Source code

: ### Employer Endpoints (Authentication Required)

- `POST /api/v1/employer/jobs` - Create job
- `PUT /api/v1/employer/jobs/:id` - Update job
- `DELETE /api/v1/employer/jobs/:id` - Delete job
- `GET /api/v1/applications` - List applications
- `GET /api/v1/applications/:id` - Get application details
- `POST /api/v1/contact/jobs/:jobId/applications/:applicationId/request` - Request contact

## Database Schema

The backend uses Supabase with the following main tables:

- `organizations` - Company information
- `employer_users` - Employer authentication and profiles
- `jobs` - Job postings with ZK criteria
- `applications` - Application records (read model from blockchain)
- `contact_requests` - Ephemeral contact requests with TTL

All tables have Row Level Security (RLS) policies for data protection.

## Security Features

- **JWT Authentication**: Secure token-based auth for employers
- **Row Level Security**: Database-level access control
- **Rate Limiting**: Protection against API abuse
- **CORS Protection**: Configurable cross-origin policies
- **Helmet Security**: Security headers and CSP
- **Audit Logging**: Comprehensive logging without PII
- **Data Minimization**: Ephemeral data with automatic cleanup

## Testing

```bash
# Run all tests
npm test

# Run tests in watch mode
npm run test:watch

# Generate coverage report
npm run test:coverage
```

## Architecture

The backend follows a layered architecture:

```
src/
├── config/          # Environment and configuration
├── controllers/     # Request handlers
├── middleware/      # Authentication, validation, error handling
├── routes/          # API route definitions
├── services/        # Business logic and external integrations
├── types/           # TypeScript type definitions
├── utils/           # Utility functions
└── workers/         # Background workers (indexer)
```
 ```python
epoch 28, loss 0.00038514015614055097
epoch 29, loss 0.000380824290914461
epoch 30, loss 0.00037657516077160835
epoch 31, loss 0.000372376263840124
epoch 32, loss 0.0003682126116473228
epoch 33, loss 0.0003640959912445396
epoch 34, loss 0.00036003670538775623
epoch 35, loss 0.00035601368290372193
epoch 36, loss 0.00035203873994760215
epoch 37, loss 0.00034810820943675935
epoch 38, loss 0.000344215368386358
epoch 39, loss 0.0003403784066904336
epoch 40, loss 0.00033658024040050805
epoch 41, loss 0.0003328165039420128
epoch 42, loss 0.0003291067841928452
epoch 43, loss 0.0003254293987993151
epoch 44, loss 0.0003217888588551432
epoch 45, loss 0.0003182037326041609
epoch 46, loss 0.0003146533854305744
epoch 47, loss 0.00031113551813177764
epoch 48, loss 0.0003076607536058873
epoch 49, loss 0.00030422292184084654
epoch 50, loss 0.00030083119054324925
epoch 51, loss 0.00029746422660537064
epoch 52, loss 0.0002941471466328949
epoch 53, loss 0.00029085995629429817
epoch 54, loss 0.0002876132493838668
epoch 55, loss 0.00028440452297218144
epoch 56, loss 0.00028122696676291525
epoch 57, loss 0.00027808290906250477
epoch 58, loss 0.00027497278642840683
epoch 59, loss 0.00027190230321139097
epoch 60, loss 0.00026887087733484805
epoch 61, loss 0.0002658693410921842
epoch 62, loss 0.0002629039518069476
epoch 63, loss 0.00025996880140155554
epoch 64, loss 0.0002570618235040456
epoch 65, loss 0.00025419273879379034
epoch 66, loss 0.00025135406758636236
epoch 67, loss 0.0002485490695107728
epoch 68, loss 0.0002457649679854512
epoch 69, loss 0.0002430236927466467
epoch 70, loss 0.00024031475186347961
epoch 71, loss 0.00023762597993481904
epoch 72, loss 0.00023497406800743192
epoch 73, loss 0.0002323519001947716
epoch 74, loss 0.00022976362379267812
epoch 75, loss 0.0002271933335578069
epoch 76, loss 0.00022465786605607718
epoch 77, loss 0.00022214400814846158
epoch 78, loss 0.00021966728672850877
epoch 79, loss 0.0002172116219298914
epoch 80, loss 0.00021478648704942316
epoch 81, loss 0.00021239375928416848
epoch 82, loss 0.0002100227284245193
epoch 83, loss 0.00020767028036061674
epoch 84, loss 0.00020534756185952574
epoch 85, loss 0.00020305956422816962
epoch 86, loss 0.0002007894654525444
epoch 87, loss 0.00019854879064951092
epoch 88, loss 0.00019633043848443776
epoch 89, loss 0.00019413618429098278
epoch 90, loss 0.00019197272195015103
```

What is expected. Retype the listing above, word for word, from its first line to the line containing "requests with TTL", both ends included.

Result for this task.
Source code

: ### Employer Endpoints (Authentication Required)

- `POST /api/v1/employer/jobs` - Create job
- `PUT /api/v1/employer/jobs/:id` - Update job
- `DELETE /api/v1/employer/jobs/:id` - Delete job
- `GET /api/v1/applications` - List applications
- `GET /api/v1/applications/:id` - Get application details
- `POST /api/v1/contact/jobs/:jobId/applications/:applicationId/request` - Request contact

## Database Schema

The backend uses Supabase with the following main tables:

- `organizations` - Company information
- `employer_users` - Employer authentication and profiles
- `jobs` - Job postings with ZK criteria
- `applications` - Application records (read model from blockchain)
- `contact_requests` - Ephemeral contact requests with TTL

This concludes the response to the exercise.